Then, I tried DatastoreToPubsub template and GSCTextToDatastore template, and these were successful.

https://github.com/GoogleCloudPlatform/DataflowTemplates/blob/master/src/main/java/com/google/cloud/teleport/templates/DatastoreToPubsub.java

https://github.com/GoogleCloudPlatform/DataflowTemplates/blob/master/src/main/java/com/google/cloud/teleport/templates/TextToDatastore.java

So, I can't understand what is problem. Where is wrong?

Please give me some advices...
Regards.

回答1:

Looks like you found a bug in that particular DataflowTemplate whereby the pipeline is not configuring an error path even though a path is required when writing JSON entities. The fix is relatively simple and should be pushed to master shortly. In the meantime, you can get the pipeline working with two changes to the PubsubToDatastore pipeline code.

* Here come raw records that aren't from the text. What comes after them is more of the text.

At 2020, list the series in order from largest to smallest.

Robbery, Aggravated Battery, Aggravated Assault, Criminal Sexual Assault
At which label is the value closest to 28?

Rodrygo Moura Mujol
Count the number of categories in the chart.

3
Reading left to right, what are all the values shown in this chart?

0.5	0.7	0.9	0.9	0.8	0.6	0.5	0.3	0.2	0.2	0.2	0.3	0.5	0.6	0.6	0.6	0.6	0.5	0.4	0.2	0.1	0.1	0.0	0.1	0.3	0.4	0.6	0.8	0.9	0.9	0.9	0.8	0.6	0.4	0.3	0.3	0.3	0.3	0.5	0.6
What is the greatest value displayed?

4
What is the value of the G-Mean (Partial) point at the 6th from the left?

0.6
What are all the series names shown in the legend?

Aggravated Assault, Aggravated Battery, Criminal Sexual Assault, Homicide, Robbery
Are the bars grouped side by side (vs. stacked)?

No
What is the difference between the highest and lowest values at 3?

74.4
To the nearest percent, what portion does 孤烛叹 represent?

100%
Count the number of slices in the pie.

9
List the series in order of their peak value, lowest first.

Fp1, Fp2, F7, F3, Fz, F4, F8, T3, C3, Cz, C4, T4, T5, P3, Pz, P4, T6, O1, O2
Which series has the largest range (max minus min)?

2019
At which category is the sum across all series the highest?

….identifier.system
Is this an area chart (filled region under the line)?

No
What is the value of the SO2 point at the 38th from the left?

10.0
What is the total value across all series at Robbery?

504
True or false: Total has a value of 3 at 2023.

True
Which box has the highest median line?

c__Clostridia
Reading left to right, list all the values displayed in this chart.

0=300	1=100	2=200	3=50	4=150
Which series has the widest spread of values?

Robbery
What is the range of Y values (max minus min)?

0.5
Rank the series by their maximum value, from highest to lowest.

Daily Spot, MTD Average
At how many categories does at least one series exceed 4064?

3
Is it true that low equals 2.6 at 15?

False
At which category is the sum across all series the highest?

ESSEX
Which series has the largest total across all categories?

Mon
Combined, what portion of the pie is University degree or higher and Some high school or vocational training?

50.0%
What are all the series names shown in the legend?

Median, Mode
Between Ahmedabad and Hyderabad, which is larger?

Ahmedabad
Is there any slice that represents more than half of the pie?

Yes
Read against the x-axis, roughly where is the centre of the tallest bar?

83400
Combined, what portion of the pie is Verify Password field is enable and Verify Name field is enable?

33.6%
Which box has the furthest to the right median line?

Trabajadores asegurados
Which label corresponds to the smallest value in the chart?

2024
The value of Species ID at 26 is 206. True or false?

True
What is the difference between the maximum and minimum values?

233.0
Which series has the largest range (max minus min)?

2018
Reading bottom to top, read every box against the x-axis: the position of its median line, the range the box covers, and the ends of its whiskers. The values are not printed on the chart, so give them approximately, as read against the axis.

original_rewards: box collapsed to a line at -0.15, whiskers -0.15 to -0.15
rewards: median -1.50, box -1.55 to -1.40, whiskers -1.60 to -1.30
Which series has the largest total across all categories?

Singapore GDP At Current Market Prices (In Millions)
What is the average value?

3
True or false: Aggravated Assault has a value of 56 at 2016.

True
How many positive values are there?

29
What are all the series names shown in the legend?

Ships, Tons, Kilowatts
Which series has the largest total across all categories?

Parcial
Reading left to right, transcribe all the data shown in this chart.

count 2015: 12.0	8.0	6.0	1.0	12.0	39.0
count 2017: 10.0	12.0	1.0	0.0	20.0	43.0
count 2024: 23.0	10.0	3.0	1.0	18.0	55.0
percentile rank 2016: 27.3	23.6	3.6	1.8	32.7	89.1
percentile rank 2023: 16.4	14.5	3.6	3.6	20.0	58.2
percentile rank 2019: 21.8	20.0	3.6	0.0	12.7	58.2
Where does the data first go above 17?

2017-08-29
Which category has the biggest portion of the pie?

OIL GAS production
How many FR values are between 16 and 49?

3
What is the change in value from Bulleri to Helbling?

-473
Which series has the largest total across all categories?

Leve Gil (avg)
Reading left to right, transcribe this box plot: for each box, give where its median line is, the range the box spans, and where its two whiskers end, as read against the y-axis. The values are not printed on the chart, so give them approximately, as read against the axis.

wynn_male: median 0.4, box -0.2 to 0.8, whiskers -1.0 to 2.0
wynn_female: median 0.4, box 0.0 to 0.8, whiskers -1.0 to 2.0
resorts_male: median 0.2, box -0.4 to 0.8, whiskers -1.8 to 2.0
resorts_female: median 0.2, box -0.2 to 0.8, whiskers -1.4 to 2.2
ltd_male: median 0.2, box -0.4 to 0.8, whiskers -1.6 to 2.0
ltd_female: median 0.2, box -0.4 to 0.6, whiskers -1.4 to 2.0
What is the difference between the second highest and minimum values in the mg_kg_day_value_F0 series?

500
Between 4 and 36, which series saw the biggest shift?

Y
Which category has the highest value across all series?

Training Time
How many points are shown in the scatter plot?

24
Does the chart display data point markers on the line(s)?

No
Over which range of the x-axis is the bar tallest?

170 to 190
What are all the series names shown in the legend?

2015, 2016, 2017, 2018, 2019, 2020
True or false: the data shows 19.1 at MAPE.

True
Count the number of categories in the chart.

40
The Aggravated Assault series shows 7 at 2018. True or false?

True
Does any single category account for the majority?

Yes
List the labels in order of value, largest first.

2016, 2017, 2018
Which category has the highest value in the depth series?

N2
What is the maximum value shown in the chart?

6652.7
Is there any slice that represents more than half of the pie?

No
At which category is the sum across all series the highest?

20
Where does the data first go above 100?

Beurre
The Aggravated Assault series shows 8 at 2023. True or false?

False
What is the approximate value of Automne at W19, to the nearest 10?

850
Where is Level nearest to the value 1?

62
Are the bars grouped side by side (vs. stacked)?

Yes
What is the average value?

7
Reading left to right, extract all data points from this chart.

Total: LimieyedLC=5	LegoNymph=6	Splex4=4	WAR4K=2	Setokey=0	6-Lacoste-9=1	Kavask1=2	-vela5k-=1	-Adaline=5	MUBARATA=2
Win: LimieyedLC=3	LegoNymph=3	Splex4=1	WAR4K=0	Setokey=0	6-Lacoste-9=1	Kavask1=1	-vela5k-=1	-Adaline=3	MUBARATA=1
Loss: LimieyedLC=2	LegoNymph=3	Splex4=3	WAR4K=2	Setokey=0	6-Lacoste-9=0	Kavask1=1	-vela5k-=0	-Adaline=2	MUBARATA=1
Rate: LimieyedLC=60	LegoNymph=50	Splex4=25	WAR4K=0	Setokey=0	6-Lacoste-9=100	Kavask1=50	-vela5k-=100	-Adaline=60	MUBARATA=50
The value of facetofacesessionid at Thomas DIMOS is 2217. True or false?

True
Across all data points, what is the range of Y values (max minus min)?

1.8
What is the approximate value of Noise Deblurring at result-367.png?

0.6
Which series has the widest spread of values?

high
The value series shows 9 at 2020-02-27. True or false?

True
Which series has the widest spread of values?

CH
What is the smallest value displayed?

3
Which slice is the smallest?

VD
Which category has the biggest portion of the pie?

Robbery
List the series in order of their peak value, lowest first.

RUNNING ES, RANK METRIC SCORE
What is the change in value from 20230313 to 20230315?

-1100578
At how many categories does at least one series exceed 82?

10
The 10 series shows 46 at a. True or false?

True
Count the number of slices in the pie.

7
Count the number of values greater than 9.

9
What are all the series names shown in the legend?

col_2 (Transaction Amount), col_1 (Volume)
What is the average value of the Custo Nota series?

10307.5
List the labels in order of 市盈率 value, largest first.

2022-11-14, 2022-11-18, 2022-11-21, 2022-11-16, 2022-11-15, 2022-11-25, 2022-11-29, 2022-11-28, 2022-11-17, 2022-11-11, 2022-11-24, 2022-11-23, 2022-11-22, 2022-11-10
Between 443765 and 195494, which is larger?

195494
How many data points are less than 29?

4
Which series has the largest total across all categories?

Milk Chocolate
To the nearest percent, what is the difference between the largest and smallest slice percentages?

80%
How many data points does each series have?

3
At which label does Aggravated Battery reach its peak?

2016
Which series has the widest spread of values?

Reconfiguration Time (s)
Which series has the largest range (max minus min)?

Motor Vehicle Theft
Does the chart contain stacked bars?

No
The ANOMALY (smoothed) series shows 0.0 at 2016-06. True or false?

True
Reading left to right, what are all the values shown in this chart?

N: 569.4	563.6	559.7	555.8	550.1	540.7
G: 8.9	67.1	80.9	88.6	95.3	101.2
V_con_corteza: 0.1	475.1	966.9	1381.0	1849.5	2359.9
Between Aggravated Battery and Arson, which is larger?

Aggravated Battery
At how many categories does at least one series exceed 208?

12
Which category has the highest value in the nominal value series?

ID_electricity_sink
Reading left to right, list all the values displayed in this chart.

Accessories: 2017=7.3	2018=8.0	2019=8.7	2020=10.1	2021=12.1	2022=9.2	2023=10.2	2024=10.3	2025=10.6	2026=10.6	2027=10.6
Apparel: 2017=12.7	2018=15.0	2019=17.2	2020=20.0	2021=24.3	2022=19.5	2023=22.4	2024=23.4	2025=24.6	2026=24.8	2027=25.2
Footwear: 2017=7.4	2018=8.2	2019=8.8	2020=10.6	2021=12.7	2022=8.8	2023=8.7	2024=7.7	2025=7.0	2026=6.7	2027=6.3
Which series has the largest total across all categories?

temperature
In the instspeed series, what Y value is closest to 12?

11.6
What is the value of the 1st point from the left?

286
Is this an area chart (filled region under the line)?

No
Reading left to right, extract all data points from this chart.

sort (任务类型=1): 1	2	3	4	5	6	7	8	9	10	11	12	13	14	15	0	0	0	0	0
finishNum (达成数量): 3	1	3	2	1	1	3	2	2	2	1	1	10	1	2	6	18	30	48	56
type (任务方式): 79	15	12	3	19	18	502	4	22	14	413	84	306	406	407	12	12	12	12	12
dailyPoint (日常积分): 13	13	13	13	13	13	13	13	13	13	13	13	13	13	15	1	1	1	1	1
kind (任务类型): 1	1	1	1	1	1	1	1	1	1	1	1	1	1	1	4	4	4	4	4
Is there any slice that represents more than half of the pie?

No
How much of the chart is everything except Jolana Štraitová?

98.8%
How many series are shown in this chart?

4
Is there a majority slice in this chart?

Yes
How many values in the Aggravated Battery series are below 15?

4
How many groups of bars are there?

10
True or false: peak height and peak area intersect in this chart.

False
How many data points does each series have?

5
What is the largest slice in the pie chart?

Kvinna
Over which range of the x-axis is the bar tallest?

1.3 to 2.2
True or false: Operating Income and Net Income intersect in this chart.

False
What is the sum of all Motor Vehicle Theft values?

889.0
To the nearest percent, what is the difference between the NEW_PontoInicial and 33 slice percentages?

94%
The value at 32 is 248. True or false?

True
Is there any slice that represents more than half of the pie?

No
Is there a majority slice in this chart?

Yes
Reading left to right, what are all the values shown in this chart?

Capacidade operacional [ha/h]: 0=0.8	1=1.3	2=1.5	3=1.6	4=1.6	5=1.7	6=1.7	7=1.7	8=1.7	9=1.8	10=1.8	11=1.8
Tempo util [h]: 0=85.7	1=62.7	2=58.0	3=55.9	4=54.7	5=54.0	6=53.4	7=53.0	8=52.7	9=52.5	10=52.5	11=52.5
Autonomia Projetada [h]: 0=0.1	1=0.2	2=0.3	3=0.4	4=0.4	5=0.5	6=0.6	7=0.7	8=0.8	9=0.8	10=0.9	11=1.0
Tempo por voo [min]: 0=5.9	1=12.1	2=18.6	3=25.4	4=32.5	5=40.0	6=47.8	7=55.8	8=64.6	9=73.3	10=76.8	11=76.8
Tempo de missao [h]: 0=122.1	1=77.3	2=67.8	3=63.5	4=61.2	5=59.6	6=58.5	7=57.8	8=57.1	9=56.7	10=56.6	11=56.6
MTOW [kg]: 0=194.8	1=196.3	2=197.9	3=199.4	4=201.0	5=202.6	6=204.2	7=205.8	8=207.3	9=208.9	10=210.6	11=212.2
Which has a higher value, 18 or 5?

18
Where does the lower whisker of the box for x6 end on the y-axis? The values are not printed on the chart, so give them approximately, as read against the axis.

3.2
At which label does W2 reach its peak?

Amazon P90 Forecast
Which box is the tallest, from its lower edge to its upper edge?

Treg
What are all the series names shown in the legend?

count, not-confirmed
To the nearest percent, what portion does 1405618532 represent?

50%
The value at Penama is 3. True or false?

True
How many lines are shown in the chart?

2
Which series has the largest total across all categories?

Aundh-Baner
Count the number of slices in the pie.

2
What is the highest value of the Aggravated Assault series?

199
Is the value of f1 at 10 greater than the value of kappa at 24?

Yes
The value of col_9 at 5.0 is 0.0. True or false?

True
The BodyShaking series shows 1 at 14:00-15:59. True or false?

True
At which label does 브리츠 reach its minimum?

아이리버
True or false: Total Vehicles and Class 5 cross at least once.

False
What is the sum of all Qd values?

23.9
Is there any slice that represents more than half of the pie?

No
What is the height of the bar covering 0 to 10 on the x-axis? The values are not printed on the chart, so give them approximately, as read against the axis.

First modify the code so the PubsubToDatastoreOptions extends the ErrorWriteOptions interface. Your new options declaration should look something similar to the following:

interface PubsubToDatastoreOptions
  extends
  PipelineOptions,
  PubsubReadOptions,
  JavascriptTextTransformerOptions,
  DatastoreWriteOptions,
  ErrorWriteOptions {}

Then modify the code within the main method so that the pipeline configures an error TupleTag and routes any error messages to the LogErrors transform. This will ensure any data which fails to be output to Datastore is captured and stored on GCS. Your new main method should look something similar to the following:

TupleTag<String> errorTag = new TupleTag<String>(){};

Pipeline pipeline = Pipeline.create(options);

pipeline
    .apply(PubsubIO.readStrings()
        .fromTopic(options.getPubsubReadTopic()))
    .apply(TransformTextViaJavascript.newBuilder()
        .setFileSystemPath(options.getJavascriptTextTransformGcsPath())
        .setFunctionName(options.getJavascriptTextTransformFunctionName())
        .build())
    .apply(WriteJsonEntities.newBuilder()
        .setProjectId(options.getDatastoreWriteProjectId())
        .setErrorTag(errorTag)
        .build())
    .apply(LogErrors.newBuilder()
        .setErrorWritePath(options.getErrorWritePath())
        .setErrorTag(errorTag)
        .build());